The article disputes the seemingly settled view that recently enacted statutes in Delaware legally permit fiduciary duties to be waived in noncorporate business associations. Professor Johnson rests his argument on the Delaware Constitution, which vests the Delaware Court of Chancery with general equity jurisdiction and powers of a kind that cannot be curtailed by legislative action. Consequently, Prof. Johnson argues that neither the new and much-heralded waiver statutes, nor the private agreements they endorse, have divested Delaware courts of their traditional power and responsibility over fiduciary duties in limited liability companies (LLCs) or partnerships.
Congratulations to Professor Johnson on this publication.
Professor Susan D. Franck, Associate Professor of Law, recently published her article, Rationalizing Costs in Investment Treaty Arbitration, 88 Wash. U. L. Rev. 769 (2011), in the Washington University Law Review.
International investment and related disputes are on the rise, leading many parties to turn to arbitration. The costs of investment treaty arbitrations are arguably substantial. Prof. Franck’s article offers empirical research indicating that even partial costs could represent more than 10% of an average award.
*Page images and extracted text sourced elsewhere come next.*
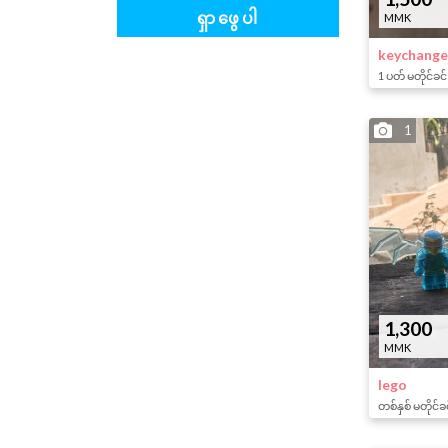
ရှာဖွေပါ
MMK
keychange
1 ပတ် မတိုင်ခင်
1
1,300
MMK
lego
တစ်နှစ် မတိုင်ခ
The data suggests a lack of certainty about total costs, which parties had ultimate liability for costs, and the justification for those cost decisions. Awards typically lacked citation to legal authority and provided minimal rationale, and the justifications for cost decisions exhibited broad variation. Tribunals typically decided costs only in the final award; and as the amount investors claimed increased, tribunal costs also increased. Such a combination of variability and convergence can disrupt the value of arbitration for investors and states. In light of the data, but recognizing the need for additional research to replicate and expand upon the initial findings, this Prof. Franck recommends states consider implementing measures that encourage arbitrators to consider specific factors when making cost decisions, obligate investors to particularize their claimed damages at an early stage, and facilitate the use of other Alternative Dispute Resolution (ADR) strategies. Establishing such procedural safeguards can aid the legitimacy of a dispute resolution mechanism with critical implications for the international political economy.
Congratulations to Professor Franck.
Professor David Millon, the J.B. Stombock Professor of Law, recently published his article, Keeping Hope Alive, 68 Wash. & Lee L. Rev. 369 (2011), in the Washington & Lee Law Review.
The short article is a review and discussion of Micah Jost’s article, Independent Contractors, Employees, and Entrepreneurialism Under the National Labor Relations Act: A Worker-by-Worker Approach, 68 Wash. & Lee L. Rev. 311 (2011). Prof. Millon discusses the main battleground over unions, the legal distinction between “employees” and “independent contractors.” The right to unionize under the National Labor Relations ACT is limited only to employees, but no clear, bright-line definition of employee has emerged. Prof. Millon praises Jost’s article, stating that it “explains this confused area of law clearly and thoroughly.” He then proceeds to agree with Jost’s conclusions and suggestions.
Congratulations again to Micah Jost and to Professor Millon.